There was a time in American history when Jews were, and were widely perceived to be, devoted to the eradication of poverty. From the time of Sam Gompers (the first and longest-serving president of the American Federation of Labor, which grew from 50,000 members at its founding in 1886 to more than 3 million by the time Gompers died in 1924) and Sidney Hillman (president of the Amalgamated Clothing Workers of America from 1914 to 1946), and then David Dubinsky (president of the International Ladies Garment Workers Union from 1932 to 1966), Jews helped shape the American labor movement. In the legal profession, among progressive economists and social scientists, among volunteers in the civil rights movement and in the anti-Vietnam war movement, they played key roles.

Lately, it has become fashionable to regard those as “the good old days,” to suggest that at long last our prosperity has caught up with us, that we have abandoned our historic concern and tradition, that we have finally become not merely rich but also comfortable. And some of us have. But the growing evidence strongly suggests that the obituary for the Jewish passion for justice is wildly premature; it appears that Jewish activism is on the rise, not on the decline.

The list of local Jewish organizations that have moved boldly on such issues as healthcare and workers’ rights is long and growing longer. So, too, the list of Jewish foundations that have chosen to focus their philanthropy on poverty.

Nationally, American Jewish World Service, the Religious Action Center of the Reform movement, Jewish Funds for Justice and the Jewish Council for Public Affairs and others, too, are visible and vital advocates and organizers. Their vitality can be measured by their aggregate budget — for just these four, more than $40 million last year — or by their activities.

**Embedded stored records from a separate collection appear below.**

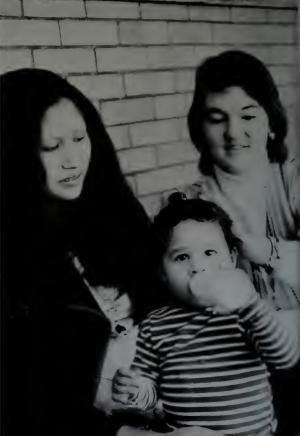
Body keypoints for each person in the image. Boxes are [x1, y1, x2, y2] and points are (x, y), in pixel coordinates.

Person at [1, 69, 205, 436]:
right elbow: (27, 402)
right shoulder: (14, 254)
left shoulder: (116, 213)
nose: (73, 160)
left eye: (80, 138)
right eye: (51, 147)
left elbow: (172, 306)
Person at [112, 194, 299, 436]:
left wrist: (250, 305)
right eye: (182, 257)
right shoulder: (154, 325)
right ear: (162, 271)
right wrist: (135, 390)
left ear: (232, 259)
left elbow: (283, 356)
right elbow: (152, 391)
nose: (197, 266)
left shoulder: (245, 313)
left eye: (209, 253)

This week, as the JCPA annual convention meets in Atlanta, this 64-year-old umbrella organization, which includes 14 national and 125 local agencies, warrants special attention — not principally because of its meeting, but because of its new and ongoing initiative, “There Shall Be No Needy Among You.” There are those in the community who think it is no business of Jews, as Jews, to engage in the kind of advocacy and action that JCPA endorses and urges upon its member organizations.

That evidently has not deterred JCPA. Specifically, it has already issued, both on its own and in coalition with other faith-based communities, a stinging critique of President Bush’s proposed fiscal 2009 budget, arguing persuasively that the federal budget is not only about fiscal policies but about moral priorities and that the president’s proposal is, viewed as a moral document, sub-prime.

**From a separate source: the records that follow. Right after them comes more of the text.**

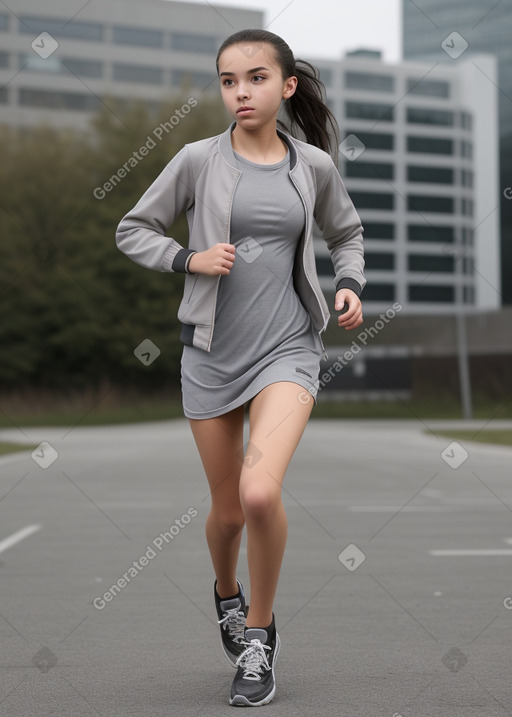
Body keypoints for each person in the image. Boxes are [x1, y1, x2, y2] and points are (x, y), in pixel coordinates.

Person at [116, 28, 365, 707]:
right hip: (210, 354)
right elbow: (133, 227)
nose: (240, 92)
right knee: (228, 512)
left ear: (286, 85)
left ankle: (258, 637)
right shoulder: (198, 160)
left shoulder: (309, 165)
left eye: (255, 78)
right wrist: (186, 259)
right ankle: (226, 593)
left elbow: (346, 230)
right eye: (228, 80)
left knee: (260, 493)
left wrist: (348, 281)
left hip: (288, 348)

Resolutions and statements, no matter how elaborate or eloquent, are only pledges; they are not programs. What distinguishes the JCPA effort is its approach to getting “buy-in” from local communities.

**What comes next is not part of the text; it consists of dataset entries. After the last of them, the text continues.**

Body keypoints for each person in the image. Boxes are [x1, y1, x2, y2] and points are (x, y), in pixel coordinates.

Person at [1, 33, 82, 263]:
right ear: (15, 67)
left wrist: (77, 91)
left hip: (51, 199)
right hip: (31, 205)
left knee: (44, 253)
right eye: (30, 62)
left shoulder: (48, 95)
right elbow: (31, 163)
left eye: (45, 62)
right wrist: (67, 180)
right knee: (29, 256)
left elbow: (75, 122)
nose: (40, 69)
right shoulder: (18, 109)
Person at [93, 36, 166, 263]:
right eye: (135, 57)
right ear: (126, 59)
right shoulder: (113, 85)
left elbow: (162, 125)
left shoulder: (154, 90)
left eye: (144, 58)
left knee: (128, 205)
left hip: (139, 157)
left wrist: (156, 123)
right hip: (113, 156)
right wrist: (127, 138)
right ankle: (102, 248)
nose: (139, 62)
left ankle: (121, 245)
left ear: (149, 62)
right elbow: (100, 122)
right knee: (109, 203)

Instead of the typical top-down dissemination of recommendations, JCPA has created what it calls “issue clusters,” including working groups on hunger and food insecurity, affordable housing, health care, education and public health. Local communities (typically coordinated by their own Jewish Community Relations Council) can choose to focus their work on any or all of these, and can turn to JCPA for both substantive and programmatic help. This comes as close to a national grassroots effort as we’ve seen in some time, and is a significant refutation of the idea that America’s Jews are drop-outs in the ongoing struggle for social justice.

Maybe the poor will nonetheless always be with us. Maybe those who translate Deuteronomy 15:4 to read, “there should be no poor among you” — that is, as a challenge — rather than as the predictive “there will be no poor among you” have it right. Either way, the struggle persists. It is, in the end, a struggle for human dignity — the dignity of the poor, but our own dignity and that of our tradition as well.